I set the pace. Slow when I want slow, deep when I want deep, and when he tries to thrust up into me I press a hand flat to his chest and hold him down.

“Uh uh. I’ve got it.”

“You are going to be the death of me.” His eyes stay fixed on me, dark and wide. “Look at you. Taking exactly what you want. Riding my cock like you own it.”

“Finally.” I roll my hips and watch his mouth fall open. “Feels good, doesn’t it. Being the one who gets asked.”

“Yes.” His whole body goes tight. “Yes, it does.”

I reach between us and rub my own clit while I ride him, slow and lazy, putting on a show, and his eyes go black watching my fingers work.

I feel him getting close. I feel it in the way his thighs go rigid under me, the way his breath turns ragged, and I slow to a stop on purpose, drawing it out, leaving him hanging right at the edge.

“Carrie.” My name comes out half plea, half warning. “I can’t, you have to let me.”

“I will.” I lean down and kiss him, soft, even as I keep my rhythm cruel and slow. “When I’m ready.”

I do it again. Bring him right to the brink and stop, clenching around him just to feel him shake, until the most controlled man I have ever met is coming apart underneath me, begging with his eyes.

“When you’re ready.” He laughs, helpless, wrecked. “You learned that fast.”

“I had a good teacher.” I grind down hard and his hands fly to my hips.

I let him suffer a little longer, because I can, because this careful, contained man is unraveling for the simple reason that I decided he could.

When I finally pick up the pace and give him what he has been straining toward, I go with him, riding him fast and deep, my clit grinding against him, the pleasure cresting through me bright and sharp, his name in my mouth and his hands finally fisting in the robe at my back, because I’ve stopped telling him no.

We stay tangled there, breathing hard, the fire crackling, his heart slamming under my palm.

“I had no idea you had that in you,” he says into my hair.

“Neither did I.” I laugh, giddy and a little stunned at myself. “I think I like it.”

“For the record, I like it too.”

“Noted.” I press a kiss to his jaw. “Round two after the champagne?”

“Give me five minutes and a defibrillator.”

I’m still laughing when the first fist hits the door.

BANG. BANG. BANG.

The sound explodes through the quiet cabin, making me jump so hard I nearly fall off his lap.
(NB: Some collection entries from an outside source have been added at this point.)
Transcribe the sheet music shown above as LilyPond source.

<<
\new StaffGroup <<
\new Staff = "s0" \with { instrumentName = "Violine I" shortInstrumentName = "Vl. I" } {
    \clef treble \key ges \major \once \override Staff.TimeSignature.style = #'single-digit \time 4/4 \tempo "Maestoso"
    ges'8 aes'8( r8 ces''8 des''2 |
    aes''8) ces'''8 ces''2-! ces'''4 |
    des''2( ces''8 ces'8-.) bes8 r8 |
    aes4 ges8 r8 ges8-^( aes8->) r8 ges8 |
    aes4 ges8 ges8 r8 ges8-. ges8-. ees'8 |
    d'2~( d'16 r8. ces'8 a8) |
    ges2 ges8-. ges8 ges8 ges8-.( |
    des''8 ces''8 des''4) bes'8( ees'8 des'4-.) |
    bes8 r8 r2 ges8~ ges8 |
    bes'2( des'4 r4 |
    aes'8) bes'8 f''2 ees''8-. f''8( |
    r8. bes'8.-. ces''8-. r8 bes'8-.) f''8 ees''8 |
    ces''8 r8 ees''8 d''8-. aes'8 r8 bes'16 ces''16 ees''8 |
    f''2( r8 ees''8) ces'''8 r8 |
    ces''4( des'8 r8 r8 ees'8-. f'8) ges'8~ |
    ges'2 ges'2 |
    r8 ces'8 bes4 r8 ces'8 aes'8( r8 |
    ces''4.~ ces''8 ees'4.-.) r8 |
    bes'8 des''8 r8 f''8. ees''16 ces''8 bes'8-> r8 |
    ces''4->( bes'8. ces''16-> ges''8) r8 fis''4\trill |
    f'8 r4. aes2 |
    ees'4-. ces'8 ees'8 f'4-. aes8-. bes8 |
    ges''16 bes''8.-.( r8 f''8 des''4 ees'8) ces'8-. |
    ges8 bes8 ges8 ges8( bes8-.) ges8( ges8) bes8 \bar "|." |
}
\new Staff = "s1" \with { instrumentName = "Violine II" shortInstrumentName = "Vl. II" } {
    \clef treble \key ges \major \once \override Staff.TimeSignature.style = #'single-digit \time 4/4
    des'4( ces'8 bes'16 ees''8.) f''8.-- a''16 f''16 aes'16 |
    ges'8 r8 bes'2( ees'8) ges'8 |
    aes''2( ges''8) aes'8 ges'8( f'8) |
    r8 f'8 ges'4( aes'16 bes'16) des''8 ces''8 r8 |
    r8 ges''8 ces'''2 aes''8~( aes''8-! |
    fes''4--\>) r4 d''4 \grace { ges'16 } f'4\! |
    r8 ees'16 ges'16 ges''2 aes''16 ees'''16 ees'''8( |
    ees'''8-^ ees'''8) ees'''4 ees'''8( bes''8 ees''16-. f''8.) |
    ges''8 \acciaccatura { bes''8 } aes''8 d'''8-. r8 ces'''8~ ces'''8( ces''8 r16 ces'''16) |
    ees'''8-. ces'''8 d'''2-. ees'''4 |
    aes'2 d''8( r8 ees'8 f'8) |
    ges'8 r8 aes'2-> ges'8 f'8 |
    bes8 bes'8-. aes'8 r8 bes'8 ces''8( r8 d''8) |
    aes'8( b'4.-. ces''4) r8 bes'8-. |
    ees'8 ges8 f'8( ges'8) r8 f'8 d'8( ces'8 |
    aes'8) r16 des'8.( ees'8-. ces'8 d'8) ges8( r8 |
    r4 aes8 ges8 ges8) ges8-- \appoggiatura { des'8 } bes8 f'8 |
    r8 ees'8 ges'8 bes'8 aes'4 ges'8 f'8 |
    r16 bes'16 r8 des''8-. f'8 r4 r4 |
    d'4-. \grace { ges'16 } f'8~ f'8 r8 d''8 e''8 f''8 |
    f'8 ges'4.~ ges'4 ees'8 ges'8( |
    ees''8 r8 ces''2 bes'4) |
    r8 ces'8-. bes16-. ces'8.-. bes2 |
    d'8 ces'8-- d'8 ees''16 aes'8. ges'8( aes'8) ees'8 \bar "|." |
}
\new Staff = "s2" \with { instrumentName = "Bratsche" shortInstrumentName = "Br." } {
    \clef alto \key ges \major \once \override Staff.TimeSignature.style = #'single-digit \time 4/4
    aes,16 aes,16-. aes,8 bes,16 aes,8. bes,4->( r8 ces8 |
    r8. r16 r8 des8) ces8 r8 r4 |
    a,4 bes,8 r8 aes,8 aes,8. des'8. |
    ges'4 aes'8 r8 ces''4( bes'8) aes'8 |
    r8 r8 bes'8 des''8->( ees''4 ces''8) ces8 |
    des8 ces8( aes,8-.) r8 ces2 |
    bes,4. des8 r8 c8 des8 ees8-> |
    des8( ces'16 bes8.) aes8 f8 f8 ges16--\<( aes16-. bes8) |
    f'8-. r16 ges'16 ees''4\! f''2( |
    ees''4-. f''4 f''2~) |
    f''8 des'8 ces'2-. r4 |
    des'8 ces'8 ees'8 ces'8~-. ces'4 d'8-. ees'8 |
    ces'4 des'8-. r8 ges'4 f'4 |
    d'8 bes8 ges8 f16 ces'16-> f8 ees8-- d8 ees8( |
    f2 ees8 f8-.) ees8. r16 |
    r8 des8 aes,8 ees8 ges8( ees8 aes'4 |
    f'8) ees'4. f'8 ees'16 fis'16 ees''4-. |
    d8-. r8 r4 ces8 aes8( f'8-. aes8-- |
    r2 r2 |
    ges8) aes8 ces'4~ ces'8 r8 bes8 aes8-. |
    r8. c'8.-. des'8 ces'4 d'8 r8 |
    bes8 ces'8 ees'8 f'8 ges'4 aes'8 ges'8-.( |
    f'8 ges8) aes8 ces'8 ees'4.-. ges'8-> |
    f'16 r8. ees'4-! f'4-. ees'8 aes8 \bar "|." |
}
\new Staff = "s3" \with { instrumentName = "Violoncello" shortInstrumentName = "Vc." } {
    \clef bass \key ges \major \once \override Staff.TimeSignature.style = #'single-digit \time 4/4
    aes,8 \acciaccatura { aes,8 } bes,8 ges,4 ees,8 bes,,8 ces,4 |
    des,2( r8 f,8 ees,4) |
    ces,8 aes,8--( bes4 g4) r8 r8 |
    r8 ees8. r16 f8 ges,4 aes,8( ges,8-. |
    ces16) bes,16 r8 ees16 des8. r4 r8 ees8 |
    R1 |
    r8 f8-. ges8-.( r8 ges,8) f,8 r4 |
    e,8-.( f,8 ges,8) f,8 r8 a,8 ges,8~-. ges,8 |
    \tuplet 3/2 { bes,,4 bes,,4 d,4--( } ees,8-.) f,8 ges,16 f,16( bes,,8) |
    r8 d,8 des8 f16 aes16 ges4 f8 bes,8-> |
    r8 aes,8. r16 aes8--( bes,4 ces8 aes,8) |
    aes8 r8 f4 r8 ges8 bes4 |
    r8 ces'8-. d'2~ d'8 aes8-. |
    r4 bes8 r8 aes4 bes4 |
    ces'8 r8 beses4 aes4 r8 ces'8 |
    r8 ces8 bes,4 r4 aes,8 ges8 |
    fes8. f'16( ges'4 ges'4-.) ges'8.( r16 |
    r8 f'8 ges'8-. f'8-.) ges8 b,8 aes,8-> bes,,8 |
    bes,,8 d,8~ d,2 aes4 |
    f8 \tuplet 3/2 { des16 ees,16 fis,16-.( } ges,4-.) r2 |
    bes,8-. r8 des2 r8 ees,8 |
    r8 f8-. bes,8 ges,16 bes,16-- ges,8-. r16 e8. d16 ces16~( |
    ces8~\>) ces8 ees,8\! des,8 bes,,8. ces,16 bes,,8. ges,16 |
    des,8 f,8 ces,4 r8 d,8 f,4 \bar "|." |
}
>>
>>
Tom is on his feet before I can breathe, his body between me and the door.

“OPEN THE DOOR, TOM.”

Ulises’s voice. Slurred. Furious.

“Stay behind me.” Tom’s voice is calm, but I can see the tension in his shoulders, the way his hands have curled into fists. “No matter what happens, stay behind me.”

BANG. BANG. BANG.

“I KNOW YOU’RE IN THERE. OPEN THE FUCKING DOOR.”

Tom crosses to the door. His hand pauses on the handle.

“Tom.”

He opens it.

Ulises stands on the porch, illuminated by the light spilling from inside. He’s still wearing his suit from the party, but the tie is gone, the shirt untucked, the jacket wrinkled. There’s a bottle in his hand, whiskey, half-empty, and his eyes are wild in a way I’ve never seen before.

“You smug son of a bitch.” His voice is a growl. “You think you can just.”

Ulises’s fist connects with Tom’s jaw before I can scream.